Repeat exactly, and only, the lines of the entries below from the one with "20: (562, 42, 1.35)" through the one with "55: (944, 414, 2.28)", both ends included.
MATERIAL FOR THE TASK START
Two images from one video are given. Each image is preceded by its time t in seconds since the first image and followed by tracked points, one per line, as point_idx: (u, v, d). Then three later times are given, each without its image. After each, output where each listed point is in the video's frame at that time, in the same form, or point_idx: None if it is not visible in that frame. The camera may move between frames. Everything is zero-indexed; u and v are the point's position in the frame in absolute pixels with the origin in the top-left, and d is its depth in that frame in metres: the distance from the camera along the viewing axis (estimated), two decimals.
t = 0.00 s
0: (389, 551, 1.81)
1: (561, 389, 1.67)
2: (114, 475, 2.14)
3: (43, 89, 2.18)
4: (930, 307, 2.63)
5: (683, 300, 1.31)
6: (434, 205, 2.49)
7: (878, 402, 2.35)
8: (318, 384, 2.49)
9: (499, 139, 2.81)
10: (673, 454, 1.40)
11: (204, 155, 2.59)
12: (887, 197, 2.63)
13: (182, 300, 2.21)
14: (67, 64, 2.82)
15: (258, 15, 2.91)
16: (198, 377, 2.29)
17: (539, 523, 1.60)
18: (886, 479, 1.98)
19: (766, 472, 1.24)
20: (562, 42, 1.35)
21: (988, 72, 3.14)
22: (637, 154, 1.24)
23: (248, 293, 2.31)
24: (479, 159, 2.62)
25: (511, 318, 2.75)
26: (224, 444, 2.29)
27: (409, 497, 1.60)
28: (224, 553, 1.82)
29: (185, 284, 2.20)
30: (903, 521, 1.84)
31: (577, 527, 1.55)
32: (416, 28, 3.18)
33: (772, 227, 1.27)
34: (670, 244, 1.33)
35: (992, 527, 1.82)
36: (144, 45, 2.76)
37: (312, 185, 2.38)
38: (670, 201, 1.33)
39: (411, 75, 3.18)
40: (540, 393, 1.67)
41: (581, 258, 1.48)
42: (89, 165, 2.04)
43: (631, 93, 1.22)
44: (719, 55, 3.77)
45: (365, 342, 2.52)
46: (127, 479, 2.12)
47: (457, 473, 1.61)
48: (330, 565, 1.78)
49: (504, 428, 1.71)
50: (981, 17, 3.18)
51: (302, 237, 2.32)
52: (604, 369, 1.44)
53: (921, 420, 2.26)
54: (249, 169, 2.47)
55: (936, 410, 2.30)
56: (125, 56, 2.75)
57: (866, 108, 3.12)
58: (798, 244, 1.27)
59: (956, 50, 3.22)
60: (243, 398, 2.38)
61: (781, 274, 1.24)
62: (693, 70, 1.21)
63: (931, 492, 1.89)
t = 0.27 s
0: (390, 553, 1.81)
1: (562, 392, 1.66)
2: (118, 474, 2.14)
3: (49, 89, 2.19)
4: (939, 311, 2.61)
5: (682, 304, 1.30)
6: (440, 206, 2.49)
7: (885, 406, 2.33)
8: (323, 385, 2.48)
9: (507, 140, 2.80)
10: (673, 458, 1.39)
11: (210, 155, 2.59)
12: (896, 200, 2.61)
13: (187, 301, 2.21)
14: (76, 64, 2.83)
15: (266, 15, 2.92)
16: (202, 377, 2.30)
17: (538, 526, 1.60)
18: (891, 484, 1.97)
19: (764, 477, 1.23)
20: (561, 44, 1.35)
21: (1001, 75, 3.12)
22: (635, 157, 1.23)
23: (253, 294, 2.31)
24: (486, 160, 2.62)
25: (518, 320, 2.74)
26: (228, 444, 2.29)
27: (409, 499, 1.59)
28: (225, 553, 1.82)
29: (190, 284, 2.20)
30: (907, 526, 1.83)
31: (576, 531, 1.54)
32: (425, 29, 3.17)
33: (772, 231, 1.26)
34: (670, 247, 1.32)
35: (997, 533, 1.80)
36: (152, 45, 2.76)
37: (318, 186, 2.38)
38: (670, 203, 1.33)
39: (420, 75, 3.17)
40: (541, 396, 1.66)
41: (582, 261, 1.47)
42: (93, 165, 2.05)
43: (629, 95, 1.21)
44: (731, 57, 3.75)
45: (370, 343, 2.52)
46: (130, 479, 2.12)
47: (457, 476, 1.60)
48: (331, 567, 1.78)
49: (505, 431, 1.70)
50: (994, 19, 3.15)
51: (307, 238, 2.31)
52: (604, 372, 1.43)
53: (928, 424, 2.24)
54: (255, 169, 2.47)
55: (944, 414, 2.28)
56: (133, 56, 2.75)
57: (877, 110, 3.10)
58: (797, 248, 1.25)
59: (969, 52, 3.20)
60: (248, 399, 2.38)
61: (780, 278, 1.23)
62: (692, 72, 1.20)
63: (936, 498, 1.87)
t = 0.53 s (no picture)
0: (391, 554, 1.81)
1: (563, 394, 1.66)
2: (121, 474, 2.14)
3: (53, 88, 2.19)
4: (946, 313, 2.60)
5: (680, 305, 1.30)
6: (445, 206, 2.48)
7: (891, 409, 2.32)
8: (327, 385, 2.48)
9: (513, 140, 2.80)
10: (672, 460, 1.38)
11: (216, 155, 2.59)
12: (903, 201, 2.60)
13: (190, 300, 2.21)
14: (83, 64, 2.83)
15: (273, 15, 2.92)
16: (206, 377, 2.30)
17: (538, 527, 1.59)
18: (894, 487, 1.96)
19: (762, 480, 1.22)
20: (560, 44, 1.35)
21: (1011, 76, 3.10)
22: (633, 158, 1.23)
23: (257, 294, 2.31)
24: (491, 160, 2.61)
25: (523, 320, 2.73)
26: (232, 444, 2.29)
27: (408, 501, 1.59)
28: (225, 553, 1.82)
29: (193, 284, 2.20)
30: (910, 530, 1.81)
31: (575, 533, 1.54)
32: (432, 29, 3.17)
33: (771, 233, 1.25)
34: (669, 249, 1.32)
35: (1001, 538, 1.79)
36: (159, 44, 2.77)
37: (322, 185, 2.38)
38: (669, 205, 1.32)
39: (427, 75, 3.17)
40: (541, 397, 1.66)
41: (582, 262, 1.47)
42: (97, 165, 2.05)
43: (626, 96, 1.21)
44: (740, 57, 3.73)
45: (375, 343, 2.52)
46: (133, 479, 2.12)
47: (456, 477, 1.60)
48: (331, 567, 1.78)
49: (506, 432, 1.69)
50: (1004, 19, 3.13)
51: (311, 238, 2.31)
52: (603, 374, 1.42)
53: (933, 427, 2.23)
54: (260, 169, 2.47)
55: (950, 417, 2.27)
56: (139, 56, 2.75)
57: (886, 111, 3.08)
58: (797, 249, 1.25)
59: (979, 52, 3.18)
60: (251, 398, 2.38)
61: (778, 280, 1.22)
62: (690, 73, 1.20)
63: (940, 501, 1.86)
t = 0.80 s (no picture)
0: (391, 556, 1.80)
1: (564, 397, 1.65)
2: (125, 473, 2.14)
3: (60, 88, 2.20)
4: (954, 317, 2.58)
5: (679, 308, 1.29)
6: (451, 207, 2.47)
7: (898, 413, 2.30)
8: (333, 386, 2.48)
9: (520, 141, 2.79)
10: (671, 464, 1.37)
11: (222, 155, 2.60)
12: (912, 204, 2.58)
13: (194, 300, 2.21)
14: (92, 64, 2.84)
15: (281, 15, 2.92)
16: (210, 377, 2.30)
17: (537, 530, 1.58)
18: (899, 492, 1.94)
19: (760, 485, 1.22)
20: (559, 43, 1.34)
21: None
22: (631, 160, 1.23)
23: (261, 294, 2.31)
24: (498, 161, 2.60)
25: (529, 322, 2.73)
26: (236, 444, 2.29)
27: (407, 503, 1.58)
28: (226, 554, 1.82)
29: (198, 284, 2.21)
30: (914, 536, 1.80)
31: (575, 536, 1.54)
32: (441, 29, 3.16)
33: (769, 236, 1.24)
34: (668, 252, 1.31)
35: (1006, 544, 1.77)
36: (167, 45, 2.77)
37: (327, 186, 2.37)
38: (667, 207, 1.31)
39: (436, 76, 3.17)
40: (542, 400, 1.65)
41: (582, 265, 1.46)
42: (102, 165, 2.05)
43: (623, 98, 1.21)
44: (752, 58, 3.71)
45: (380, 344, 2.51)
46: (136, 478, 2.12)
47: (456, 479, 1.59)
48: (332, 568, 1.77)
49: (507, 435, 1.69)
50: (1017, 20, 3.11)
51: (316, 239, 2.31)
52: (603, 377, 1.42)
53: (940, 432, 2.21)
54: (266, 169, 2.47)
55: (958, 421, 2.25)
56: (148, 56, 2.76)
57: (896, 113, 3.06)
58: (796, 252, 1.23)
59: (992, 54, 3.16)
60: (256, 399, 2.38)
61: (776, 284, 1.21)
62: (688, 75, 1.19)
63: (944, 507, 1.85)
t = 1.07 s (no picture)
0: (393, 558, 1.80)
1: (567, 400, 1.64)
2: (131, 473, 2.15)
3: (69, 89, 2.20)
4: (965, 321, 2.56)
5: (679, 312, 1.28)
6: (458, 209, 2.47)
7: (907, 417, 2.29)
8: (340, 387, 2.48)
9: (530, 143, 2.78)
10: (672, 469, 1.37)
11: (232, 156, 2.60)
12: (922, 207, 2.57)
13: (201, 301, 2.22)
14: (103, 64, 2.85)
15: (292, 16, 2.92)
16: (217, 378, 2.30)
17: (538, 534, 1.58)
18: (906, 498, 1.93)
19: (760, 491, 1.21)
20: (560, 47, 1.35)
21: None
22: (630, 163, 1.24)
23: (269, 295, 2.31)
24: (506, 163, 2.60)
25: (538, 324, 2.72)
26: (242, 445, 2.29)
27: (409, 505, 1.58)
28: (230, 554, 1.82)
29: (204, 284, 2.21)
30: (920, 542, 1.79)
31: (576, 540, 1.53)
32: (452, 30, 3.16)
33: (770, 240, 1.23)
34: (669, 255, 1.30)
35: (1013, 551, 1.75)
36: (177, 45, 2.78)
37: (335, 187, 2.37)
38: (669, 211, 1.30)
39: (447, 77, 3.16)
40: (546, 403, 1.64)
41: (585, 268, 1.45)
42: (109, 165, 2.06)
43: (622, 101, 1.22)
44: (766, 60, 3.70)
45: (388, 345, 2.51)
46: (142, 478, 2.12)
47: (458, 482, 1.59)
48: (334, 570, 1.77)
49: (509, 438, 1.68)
MATERIAL FOR THE TASK END
**RESPONSE AREA**
20: (562, 42, 1.35)
21: (988, 72, 3.14)
22: (637, 154, 1.24)
23: (248, 293, 2.31)
24: (479, 159, 2.62)
25: (511, 318, 2.75)
26: (224, 444, 2.29)
27: (409, 497, 1.60)
28: (224, 553, 1.82)
29: (185, 284, 2.20)
30: (903, 521, 1.84)
31: (577, 527, 1.55)
32: (416, 28, 3.18)
33: (772, 227, 1.27)
34: (670, 244, 1.33)
35: (992, 527, 1.82)
36: (144, 45, 2.76)
37: (312, 185, 2.38)
38: (670, 201, 1.33)
39: (411, 75, 3.18)
40: (540, 393, 1.67)
41: (581, 258, 1.48)
42: (89, 165, 2.04)
43: (631, 93, 1.22)
44: (719, 55, 3.77)
45: (365, 342, 2.52)
46: (127, 479, 2.12)
47: (457, 473, 1.61)
48: (330, 565, 1.78)
49: (504, 428, 1.71)
50: (981, 17, 3.18)
51: (302, 237, 2.32)
52: (604, 369, 1.44)
53: (921, 420, 2.26)
54: (249, 169, 2.47)
55: (936, 410, 2.30)
56: (125, 56, 2.75)
57: (866, 108, 3.12)
58: (798, 244, 1.27)
59: (956, 50, 3.22)
60: (243, 398, 2.38)
61: (781, 274, 1.24)
62: (693, 70, 1.21)
63: (931, 492, 1.89)
t = 0.27 s
0: (390, 553, 1.81)
1: (562, 392, 1.66)
2: (118, 474, 2.14)
3: (49, 89, 2.19)
4: (939, 311, 2.61)
5: (682, 304, 1.30)
6: (440, 206, 2.49)
7: (885, 406, 2.33)
8: (323, 385, 2.48)
9: (507, 140, 2.80)
10: (673, 458, 1.39)
11: (210, 155, 2.59)
12: (896, 200, 2.61)
13: (187, 301, 2.21)
14: (76, 64, 2.83)
15: (266, 15, 2.92)
16: (202, 377, 2.30)
17: (538, 526, 1.60)
18: (891, 484, 1.97)
19: (764, 477, 1.23)
20: (561, 44, 1.35)
21: (1001, 75, 3.12)
22: (635, 157, 1.23)
23: (253, 294, 2.31)
24: (486, 160, 2.62)
25: (518, 320, 2.74)
26: (228, 444, 2.29)
27: (409, 499, 1.59)
28: (225, 553, 1.82)
29: (190, 284, 2.20)
30: (907, 526, 1.83)
31: (576, 531, 1.54)
32: (425, 29, 3.17)
33: (772, 231, 1.26)
34: (670, 247, 1.32)
35: (997, 533, 1.80)
36: (152, 45, 2.76)
37: (318, 186, 2.38)
38: (670, 203, 1.33)
39: (420, 75, 3.17)
40: (541, 396, 1.66)
41: (582, 261, 1.47)
42: (93, 165, 2.05)
43: (629, 95, 1.21)
44: (731, 57, 3.75)
45: (370, 343, 2.52)
46: (130, 479, 2.12)
47: (457, 476, 1.60)
48: (331, 567, 1.78)
49: (505, 431, 1.70)
50: (994, 19, 3.15)
51: (307, 238, 2.31)
52: (604, 372, 1.43)
53: (928, 424, 2.24)
54: (255, 169, 2.47)
55: (944, 414, 2.28)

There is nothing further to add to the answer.